No action was taken against the numerous policemen present at the scene: ten of them were on board the armored van, three in a nearby steering wheel and at least two on foot in plainclothes; however, they were charged with accusations of collusion with the attackers. In particular, all the witnesses present at the fact assured that nothing was done to stop the neo-fascists before, during and after they exploded the gunshots and that immediately after the police for several minutes hindered the rescue of Walter Rossi both by hitting those who tried to approach the agonizing young man on the ground, and by omitting to call an ambulance.

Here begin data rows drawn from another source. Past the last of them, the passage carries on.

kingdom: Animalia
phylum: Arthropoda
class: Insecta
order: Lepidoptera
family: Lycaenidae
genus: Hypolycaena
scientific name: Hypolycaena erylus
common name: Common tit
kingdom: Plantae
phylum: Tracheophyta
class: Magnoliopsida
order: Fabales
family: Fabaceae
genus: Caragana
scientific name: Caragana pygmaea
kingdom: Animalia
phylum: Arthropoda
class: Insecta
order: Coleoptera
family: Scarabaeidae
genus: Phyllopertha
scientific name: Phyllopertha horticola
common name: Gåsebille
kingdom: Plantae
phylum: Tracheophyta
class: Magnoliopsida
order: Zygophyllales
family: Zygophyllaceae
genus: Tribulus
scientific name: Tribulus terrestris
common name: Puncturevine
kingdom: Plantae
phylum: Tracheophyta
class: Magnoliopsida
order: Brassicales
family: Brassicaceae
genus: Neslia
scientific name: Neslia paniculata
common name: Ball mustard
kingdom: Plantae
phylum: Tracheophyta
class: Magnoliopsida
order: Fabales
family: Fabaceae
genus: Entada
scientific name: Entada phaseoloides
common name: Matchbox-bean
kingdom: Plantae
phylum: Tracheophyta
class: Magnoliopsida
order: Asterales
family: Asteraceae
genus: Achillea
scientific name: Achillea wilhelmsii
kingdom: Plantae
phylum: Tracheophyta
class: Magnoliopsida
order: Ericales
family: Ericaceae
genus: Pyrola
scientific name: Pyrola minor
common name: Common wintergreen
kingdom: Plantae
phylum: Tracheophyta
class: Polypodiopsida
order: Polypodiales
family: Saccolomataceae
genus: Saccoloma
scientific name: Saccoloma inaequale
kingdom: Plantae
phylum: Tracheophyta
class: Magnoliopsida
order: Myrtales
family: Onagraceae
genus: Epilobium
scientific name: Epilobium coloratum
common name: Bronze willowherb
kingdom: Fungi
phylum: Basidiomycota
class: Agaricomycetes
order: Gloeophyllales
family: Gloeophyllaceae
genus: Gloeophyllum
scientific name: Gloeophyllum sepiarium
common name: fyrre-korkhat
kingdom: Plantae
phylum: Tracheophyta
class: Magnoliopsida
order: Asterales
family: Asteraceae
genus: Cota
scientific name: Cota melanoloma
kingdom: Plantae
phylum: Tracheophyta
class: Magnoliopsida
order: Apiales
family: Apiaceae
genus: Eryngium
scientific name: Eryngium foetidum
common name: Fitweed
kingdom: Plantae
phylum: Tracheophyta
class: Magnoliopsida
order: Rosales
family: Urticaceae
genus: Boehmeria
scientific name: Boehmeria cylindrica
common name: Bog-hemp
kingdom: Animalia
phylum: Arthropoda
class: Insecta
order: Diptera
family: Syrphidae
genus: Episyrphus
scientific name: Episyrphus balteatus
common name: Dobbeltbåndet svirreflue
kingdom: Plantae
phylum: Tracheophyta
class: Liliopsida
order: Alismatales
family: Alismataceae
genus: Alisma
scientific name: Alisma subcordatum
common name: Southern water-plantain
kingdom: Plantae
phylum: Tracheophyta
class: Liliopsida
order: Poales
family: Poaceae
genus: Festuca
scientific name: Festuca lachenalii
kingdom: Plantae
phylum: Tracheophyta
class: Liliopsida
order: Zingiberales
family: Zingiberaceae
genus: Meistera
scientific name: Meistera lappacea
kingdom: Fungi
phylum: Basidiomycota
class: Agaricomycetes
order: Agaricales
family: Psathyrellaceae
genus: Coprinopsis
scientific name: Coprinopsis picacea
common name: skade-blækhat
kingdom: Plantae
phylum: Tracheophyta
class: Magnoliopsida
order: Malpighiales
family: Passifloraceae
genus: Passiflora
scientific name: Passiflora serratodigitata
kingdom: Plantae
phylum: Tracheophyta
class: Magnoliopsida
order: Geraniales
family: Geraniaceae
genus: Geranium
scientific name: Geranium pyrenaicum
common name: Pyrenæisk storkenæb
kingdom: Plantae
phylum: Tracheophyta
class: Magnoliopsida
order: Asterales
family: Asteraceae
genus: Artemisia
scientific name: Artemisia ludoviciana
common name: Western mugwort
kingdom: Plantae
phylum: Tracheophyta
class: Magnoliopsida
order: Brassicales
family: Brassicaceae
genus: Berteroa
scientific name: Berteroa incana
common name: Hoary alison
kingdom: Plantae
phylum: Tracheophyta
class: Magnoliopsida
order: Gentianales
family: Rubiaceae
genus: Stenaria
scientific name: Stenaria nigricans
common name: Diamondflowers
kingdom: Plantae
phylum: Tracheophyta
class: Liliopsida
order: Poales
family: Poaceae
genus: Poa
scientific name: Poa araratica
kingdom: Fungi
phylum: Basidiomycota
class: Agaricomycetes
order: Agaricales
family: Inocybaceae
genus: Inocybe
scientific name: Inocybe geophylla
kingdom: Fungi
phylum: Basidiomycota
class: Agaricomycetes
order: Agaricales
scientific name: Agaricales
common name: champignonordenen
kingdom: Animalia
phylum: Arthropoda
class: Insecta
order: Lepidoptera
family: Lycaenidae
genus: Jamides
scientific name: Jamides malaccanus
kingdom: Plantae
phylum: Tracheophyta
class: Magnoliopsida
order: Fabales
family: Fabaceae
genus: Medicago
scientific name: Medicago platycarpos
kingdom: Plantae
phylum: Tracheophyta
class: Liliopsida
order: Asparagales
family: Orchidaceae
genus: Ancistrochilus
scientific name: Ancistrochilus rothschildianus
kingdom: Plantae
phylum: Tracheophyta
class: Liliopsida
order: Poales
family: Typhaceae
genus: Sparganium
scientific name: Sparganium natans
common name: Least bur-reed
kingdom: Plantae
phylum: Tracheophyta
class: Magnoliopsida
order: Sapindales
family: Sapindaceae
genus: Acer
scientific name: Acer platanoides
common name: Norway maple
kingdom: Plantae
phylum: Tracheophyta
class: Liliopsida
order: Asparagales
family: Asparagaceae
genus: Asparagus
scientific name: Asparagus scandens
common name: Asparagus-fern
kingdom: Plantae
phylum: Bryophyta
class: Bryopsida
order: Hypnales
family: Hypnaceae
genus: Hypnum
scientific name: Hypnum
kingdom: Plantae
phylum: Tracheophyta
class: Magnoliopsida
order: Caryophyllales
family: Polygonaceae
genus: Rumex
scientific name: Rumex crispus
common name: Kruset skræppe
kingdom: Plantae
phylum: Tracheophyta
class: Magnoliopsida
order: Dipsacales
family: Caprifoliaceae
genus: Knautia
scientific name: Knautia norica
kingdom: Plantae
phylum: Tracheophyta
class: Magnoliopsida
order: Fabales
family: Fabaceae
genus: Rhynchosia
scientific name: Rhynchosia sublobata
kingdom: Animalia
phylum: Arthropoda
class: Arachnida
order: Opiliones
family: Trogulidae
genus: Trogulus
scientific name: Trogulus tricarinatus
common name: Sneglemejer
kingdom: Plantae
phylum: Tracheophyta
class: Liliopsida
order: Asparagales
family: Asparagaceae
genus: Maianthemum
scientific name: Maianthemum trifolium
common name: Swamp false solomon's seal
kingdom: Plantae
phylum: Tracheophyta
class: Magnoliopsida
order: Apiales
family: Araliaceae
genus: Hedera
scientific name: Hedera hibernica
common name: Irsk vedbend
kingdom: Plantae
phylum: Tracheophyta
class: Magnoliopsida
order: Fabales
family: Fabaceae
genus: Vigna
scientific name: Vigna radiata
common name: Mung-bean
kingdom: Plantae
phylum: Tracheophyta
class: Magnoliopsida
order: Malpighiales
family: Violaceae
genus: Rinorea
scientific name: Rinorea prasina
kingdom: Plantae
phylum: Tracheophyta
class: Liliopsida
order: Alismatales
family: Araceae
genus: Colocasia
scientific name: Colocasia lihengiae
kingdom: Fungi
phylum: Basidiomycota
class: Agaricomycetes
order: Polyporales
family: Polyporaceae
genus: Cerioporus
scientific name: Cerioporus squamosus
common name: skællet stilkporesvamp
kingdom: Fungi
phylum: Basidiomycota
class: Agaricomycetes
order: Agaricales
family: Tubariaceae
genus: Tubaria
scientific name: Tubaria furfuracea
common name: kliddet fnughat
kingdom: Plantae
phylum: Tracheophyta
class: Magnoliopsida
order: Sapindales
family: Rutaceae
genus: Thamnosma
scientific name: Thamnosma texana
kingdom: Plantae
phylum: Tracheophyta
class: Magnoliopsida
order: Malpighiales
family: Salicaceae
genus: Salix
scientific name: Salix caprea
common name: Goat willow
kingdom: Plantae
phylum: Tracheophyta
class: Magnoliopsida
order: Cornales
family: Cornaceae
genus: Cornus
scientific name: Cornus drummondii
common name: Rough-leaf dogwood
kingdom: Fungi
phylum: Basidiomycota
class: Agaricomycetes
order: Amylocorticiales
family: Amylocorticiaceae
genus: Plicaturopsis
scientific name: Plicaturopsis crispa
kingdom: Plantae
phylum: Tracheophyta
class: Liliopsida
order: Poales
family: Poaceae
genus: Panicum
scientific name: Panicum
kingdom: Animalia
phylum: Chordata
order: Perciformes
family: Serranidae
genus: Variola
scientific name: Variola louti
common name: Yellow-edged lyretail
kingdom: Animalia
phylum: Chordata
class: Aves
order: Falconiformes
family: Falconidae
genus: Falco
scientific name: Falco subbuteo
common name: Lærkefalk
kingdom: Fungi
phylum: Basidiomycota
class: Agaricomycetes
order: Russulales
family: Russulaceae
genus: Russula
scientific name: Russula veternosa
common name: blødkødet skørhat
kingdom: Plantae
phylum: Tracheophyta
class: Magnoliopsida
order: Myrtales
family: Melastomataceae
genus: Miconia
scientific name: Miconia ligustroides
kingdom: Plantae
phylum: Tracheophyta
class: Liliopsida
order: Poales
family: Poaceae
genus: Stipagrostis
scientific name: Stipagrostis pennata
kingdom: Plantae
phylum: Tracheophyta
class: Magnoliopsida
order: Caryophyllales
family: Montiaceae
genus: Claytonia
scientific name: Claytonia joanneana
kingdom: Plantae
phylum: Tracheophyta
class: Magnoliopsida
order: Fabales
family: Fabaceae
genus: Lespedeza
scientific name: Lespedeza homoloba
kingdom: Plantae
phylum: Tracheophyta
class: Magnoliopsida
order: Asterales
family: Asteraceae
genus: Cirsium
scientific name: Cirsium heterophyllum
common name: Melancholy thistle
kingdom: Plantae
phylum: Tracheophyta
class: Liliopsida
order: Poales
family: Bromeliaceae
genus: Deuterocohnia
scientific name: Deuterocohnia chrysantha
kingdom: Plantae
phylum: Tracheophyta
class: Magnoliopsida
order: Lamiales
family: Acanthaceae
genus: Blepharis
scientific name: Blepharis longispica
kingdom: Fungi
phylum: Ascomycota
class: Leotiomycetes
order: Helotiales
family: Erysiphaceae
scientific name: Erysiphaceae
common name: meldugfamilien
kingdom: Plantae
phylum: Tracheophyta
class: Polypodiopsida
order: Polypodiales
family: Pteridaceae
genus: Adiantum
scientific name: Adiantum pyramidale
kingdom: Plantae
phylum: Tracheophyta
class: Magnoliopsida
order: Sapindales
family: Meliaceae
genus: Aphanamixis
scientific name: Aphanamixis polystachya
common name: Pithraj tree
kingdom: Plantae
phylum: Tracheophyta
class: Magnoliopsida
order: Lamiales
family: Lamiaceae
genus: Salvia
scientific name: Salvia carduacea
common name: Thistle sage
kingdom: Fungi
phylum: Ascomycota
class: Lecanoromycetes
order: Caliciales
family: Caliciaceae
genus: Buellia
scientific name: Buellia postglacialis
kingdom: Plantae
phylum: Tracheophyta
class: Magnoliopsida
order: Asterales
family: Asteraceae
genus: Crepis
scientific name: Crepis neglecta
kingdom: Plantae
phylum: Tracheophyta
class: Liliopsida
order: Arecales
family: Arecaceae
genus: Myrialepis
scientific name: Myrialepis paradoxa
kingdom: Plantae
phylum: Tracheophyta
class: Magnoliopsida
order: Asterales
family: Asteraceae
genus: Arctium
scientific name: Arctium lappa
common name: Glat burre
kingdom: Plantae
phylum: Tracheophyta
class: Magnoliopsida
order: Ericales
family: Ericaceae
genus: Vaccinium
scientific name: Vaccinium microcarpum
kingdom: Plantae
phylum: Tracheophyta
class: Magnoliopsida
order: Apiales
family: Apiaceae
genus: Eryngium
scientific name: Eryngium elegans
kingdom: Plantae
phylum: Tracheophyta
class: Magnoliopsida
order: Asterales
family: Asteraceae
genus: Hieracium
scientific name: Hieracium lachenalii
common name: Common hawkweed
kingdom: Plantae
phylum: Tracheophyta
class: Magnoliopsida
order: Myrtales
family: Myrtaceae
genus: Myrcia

In 1981 some repentants indicated in the people of Cristiano Fioravanti and Alessandro Alibrandi the possible murderers, confirming the testimonies of the young people of the left present at the fact; Cristiano Fioravanti, later arrested on the accusation of belonging to the Nar, admitted that he had been part of the group that came out of the section of the Social Movement together with Alessandro Alibrandi and that both were armed, however attributing to Alibrandi the mortal blow as his weapon would have jammed preventing him from shooting; his statements were subsequently refuted by the testimonies made by the companions of Walter Rossi, who all claimed that this blow was instead Exploded by Fioravanti.
Following the death of Alibrandi, which took place in a firefight with the police on December 5, 1981, the criminal proceedings were closed; Fioravanti was sentenced to a sentence of nine months and 200,000 lire of fine only for crimes concerning the possession of a firearm. The judicial affair ended definitively in 2001 with the indictment of three of Rossi’s comrades for false testimony and the lack of place to proceed for not having committed the fact against Cristiano Fioravanti who since then lived free, under another name, protected by the State.